*** Opening of Available data ***
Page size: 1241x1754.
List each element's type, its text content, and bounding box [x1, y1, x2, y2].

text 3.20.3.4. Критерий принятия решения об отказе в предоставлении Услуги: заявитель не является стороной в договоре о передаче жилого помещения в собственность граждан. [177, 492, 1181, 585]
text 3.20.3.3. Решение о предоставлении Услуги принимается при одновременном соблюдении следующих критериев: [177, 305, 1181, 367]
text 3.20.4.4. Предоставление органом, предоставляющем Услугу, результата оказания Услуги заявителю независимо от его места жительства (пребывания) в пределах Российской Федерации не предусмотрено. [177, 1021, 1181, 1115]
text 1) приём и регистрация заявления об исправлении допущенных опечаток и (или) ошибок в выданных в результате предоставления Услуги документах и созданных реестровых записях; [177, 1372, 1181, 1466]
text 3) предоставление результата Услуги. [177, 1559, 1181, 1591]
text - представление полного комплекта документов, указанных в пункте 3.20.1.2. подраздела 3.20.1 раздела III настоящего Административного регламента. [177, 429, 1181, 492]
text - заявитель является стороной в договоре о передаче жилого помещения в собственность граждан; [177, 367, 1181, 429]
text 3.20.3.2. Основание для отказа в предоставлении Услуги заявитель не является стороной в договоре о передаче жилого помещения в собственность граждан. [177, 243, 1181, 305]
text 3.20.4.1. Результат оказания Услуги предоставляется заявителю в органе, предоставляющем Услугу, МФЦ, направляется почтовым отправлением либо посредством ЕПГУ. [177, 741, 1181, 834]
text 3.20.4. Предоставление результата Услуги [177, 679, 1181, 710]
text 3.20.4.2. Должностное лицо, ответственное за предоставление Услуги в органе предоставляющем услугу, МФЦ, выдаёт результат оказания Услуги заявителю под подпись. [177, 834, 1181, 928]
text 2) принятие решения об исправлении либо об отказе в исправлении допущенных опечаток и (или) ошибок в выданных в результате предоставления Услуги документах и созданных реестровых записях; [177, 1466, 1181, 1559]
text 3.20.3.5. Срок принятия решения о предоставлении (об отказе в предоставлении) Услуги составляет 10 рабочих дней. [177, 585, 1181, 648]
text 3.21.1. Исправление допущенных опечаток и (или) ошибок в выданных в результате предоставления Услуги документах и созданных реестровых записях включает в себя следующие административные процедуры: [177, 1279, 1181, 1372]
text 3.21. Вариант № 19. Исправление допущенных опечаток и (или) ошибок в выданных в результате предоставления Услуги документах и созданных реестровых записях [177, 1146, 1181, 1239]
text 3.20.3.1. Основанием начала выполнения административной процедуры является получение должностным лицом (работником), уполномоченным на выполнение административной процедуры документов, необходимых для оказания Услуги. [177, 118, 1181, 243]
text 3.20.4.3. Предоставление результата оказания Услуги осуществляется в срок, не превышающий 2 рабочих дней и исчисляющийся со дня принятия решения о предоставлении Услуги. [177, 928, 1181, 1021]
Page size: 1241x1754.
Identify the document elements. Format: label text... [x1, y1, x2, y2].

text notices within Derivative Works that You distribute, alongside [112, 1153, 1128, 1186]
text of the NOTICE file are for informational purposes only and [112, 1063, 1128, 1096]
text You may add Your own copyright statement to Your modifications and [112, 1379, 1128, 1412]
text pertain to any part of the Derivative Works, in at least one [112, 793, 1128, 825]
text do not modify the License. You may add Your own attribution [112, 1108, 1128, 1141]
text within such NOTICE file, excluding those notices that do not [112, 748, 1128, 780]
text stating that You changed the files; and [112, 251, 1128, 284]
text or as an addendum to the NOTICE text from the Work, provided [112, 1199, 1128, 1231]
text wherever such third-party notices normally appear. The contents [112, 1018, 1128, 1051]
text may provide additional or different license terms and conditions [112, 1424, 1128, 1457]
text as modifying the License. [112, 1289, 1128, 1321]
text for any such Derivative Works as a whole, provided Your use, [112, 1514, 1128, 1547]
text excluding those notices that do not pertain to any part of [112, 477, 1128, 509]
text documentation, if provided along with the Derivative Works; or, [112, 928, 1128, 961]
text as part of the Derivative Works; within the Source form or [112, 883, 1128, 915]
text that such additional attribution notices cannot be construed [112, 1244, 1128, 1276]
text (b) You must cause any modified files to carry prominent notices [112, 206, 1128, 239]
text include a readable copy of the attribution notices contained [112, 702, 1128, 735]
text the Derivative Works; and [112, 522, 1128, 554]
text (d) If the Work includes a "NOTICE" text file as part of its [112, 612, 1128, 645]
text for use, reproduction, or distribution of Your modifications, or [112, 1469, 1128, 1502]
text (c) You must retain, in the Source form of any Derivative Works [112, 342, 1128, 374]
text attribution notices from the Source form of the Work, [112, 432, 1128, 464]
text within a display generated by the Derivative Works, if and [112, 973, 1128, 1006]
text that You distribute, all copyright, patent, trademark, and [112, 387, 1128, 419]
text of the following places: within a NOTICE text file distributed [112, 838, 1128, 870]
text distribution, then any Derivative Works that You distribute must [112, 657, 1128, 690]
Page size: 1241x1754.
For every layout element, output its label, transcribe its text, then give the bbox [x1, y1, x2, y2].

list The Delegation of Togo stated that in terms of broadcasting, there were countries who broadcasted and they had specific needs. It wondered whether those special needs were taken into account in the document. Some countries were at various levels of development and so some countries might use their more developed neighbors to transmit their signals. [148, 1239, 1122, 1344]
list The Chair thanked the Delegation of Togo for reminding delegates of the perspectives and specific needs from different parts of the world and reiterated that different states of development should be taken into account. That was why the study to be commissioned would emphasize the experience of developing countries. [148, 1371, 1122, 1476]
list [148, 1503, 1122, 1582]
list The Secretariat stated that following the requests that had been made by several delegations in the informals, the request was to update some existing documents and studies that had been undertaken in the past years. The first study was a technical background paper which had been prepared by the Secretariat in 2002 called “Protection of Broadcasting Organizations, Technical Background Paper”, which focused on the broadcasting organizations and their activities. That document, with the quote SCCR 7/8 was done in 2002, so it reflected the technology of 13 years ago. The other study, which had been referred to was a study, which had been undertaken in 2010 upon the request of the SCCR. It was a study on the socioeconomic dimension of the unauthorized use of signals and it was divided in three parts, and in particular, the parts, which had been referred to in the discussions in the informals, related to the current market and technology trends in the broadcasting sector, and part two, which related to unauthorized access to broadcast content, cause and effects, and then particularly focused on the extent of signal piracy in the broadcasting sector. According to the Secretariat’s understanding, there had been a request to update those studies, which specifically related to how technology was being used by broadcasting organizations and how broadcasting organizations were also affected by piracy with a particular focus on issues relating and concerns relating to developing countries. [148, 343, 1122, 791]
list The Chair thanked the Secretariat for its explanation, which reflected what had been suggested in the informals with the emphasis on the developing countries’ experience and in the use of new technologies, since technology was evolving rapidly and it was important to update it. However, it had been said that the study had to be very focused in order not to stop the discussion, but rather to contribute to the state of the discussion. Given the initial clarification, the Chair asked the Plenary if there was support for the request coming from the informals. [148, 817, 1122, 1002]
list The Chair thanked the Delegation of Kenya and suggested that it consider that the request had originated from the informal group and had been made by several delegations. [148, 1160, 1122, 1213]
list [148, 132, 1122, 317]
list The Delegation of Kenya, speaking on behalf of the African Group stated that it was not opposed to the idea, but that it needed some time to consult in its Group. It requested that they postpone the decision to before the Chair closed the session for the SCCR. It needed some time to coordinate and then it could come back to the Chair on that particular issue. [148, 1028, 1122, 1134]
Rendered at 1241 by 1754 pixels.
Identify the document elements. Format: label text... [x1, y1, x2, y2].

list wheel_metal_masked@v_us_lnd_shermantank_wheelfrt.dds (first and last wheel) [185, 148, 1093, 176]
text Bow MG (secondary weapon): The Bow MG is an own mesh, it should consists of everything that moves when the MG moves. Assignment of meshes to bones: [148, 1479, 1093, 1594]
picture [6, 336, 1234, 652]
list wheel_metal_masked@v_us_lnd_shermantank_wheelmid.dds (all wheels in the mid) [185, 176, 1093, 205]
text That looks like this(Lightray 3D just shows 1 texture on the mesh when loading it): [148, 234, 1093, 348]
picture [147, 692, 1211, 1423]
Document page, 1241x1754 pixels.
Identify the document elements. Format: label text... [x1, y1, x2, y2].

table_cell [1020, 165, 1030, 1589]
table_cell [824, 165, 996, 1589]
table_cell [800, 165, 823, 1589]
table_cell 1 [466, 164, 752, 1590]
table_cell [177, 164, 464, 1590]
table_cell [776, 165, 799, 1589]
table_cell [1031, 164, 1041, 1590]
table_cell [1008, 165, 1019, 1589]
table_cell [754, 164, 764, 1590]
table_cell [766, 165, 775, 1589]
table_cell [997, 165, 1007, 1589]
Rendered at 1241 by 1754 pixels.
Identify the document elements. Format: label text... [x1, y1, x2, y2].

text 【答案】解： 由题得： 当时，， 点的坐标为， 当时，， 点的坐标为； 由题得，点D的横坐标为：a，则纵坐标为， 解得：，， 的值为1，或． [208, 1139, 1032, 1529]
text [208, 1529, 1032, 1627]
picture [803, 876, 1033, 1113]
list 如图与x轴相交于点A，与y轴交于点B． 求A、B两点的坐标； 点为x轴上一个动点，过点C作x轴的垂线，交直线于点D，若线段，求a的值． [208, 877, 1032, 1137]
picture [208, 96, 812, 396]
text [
*** Close of Available data ***
Reproduce exactly the section above that begins at the line containing "table_cell [800, 165, 823, 1589]" and ends at the line containing "table_cell [754, 164, 764, 1590]", leaving out all other lines.

table_cell [800, 165, 823, 1589]
table_cell 1 [466, 164, 752, 1590]
table_cell [177, 164, 464, 1590]
table_cell [776, 165, 799, 1589]
table_cell [1031, 164, 1041, 1590]
table_cell [1008, 165, 1019, 1589]
table_cell [754, 164, 764, 1590]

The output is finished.